• Exercise prompt: Scan the entries below for the word "bottom" and copy every line in which it occurs.

Front-end code edit data

--

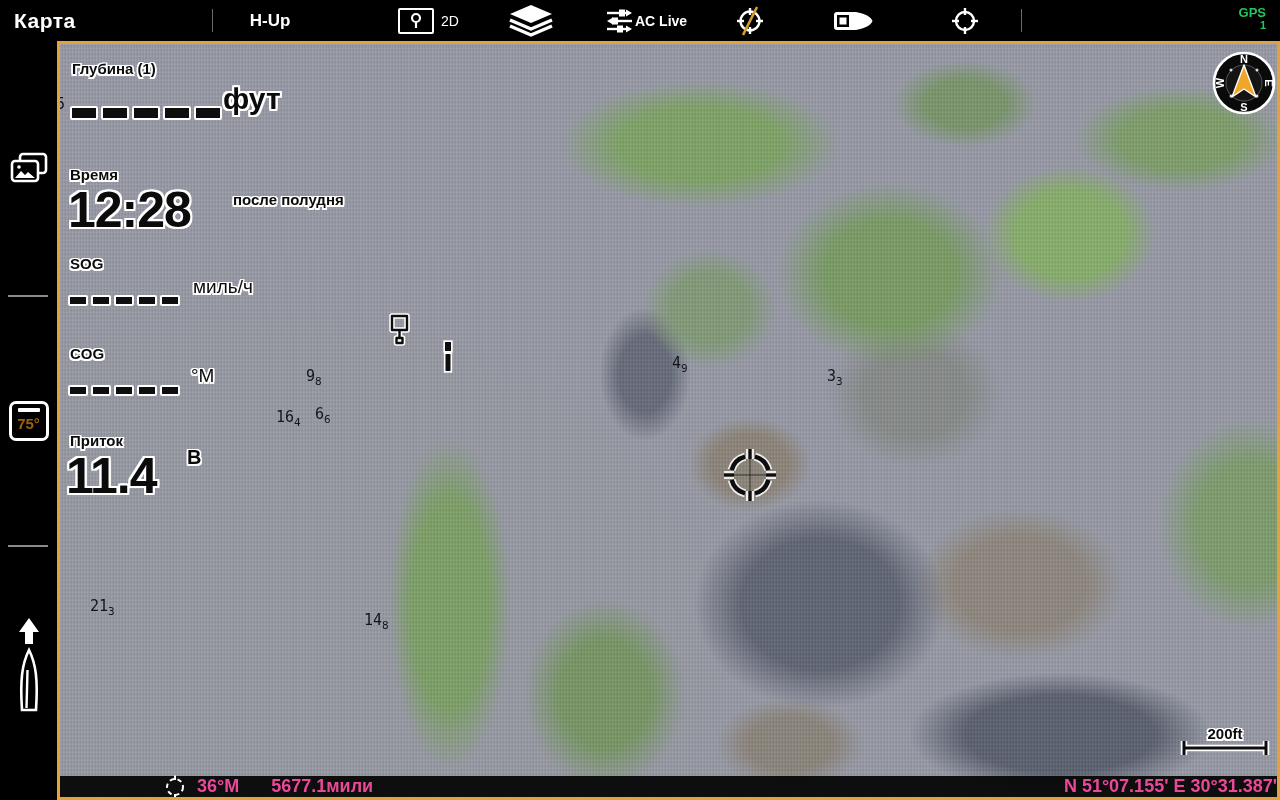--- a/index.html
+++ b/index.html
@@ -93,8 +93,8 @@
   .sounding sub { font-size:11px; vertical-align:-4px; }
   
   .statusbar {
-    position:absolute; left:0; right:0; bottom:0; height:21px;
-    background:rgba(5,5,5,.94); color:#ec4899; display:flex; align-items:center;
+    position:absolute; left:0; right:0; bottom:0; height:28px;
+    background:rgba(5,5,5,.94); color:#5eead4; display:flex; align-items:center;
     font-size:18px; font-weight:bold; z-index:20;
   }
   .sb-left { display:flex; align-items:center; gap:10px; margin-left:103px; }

--

• Written solution:
-    position:absolute; left:0; right:0; bottom:0; height:21px;
+    position:absolute; left:0; right:0; bottom:0; height:28px;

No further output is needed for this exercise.